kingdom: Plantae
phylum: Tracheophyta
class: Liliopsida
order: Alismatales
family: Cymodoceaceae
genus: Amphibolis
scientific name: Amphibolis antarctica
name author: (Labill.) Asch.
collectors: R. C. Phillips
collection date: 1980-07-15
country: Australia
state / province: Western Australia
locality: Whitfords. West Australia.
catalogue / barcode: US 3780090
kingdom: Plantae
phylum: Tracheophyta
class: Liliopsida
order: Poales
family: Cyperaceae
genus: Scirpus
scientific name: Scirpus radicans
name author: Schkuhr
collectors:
····················
## [Exercise brief]
Arrange every line of the records above as a Markdown table with two columns, No. and Line, numbering the rows and leaving out blank lines.

## [Output below]
| No. | Line |
|---|---|
| 1 | kingdom: Plantae |
| 2 | phylum: Tracheophyta |
| 3 | class: Liliopsida |
| 4 | order: Alismatales |
| 5 | family: Cymodoceaceae |
| 6 | genus: Amphibolis |
| 7 | scientific name: Amphibolis antarctica |
| 8 | name author: (Labill.) Asch. |
| 9 | collectors: R. C. Phillips |
| 10 | collection date: 1980-07-15 |
| 11 | country: Australia |
| 12 | state / province: Western Australia |
| 13 | locality: Whitfords. West Australia. |
| 14 | catalogue / barcode: US 3780090 |
| 15 | kingdom: Plantae |
| 16 | phylum: Tracheophyta |
| 17 | class: Liliopsida |
| 18 | order: Poales |
| 19 | family: Cyperaceae |
| 20 | genus: Scirpus |
| 21 | scientific name: Scirpus radicans |
| 22 | name author: Schkuhr |
| 23 | collectors: |